» **WHAT TO WORK ON**
Answer these questions from the opinion piece on Sanders and college voters:
1. Which two states with large college-age populations does it name?
2. Which platforms does it say may work best for reaching younger people?
3. What company was Tom Rogers formerly CEO of?

» **QUOTED PASSAGE**
Senator Bernie Sanders clearly showed he could light a fire under college students by addressing the issues where their self-interest is strongest. Whether it was student loan forgiveness, a path to free college tuition, Medicare for All or other ways to secure a more stable financial future for young Americans, the policies Sanders promoted galvanized young people in not just one but two presidential election cycles.

Biden needs Sanders as an ambassador. The senator must point to the fact that Biden's policy positions have evolved to embrace some of the more popular platform elements among young voters. He must also direct them to fight for Biden on social media.

If Sanders recruited all his campus organizers to enlist as many college voters as possible to disseminate Biden campaign messages across their social networks, Biden could have an enormously powerful and cheap media messaging machine. If done right, this could also support the young voter registration drives that Stacey Abrams and others are spearheading.

College students' messaging on social media could influence not just their peer group but also the parents, grandparents, aunts, uncles, cousins, co-workers and anybody else digitally connected to them. There are very few voters left who have not decided if they are pro-Trump or anti-Trump. This election is likely to hinge on each candidate's ability to motivate his side to get out the vote (or mail in the vote), and relentless social media messaging will be critical to generating that motivation.

A nationwide army of college students at the ready to counter every lie out of Trump's mouth or missive on his Twitter feed would be a major campaign communications coup. Simultaneously, all this messaging could help get out the young vote. Turnout in key states with large college-age populations, such as Wisconsin and Arizona, could be pivotal. A Biden win in either of those two states looks like it might clinch the presidency.

The social media messaging operation we envision is straightforward but sophisticated. For instance, messages would be customized based on age group and distributed through the most relevant platforms. Facebook or email may be the most effective way to engage older voters, and TikTok or Instagram may be best for younger people. Students would need to be armed with easy tools to personalize messages. This would make the entire effort more effective, given that students know their own social sphere best.

Bernie Sanders rally students
Senator Bernie Sanders shakes hands with supporters at the conclusion of a campaign rally in the Batten Student Center on the campus of Virginia Wesleyan University February 29 in Virginia Beach, Virginia. Chip Somodevilla/Getty

The Biden campaign has recently picked up its game when it comes to social media advertising, hiring in key states, putting in place a bigger field organization and developing an apparatus to tap influencers to regularly weigh in. If Biden can mobilize young voters, he will not only expand his campaign resources significantly but create a megaphone even stronger than the social media tactics of the Trump campaign.

This approach also deals with the fact that traditional door-to-door campaigning, not to mention large in-person rallies, is unlikely this fall. Given the pandemic, digital and virtual outreach will become even more significant.

So, our message is this: Bernie Sanders, no one needs a platform fight at a virtual convention.

We need you to mobilize the college students you proved can form a political movement, so they can marshal their extensive social networks to put this president out of office.

Jessica Rogers Ecker is an attorney in New York City, and a former clerk for a United States Court of Appeals judge and a United States District Court judge.

Tom Rogers is an editor-at-large for Newsweek, the founder of CNBC and a CNBC contributor. He also established MSNBC, is the former CEO of TiVo, currently executive chairman of Engine Media, and is former senior counsel to a congressional committee.

The views expressed in this article are the writers' own.

» **STORED DATA**

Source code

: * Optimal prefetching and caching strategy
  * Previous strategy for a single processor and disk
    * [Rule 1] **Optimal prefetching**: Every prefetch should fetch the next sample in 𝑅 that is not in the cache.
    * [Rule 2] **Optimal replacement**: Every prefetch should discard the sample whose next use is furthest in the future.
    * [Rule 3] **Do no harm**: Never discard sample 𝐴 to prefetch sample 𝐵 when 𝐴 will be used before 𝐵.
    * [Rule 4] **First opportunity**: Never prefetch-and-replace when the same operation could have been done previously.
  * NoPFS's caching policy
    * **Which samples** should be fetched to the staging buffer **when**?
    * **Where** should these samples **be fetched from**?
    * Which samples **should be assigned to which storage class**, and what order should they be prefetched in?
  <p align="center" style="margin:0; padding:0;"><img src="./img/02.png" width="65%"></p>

» **ANSWER**
1. Wisconsin and Arizona.
2. TikTok or Instagram.
3. TiVo.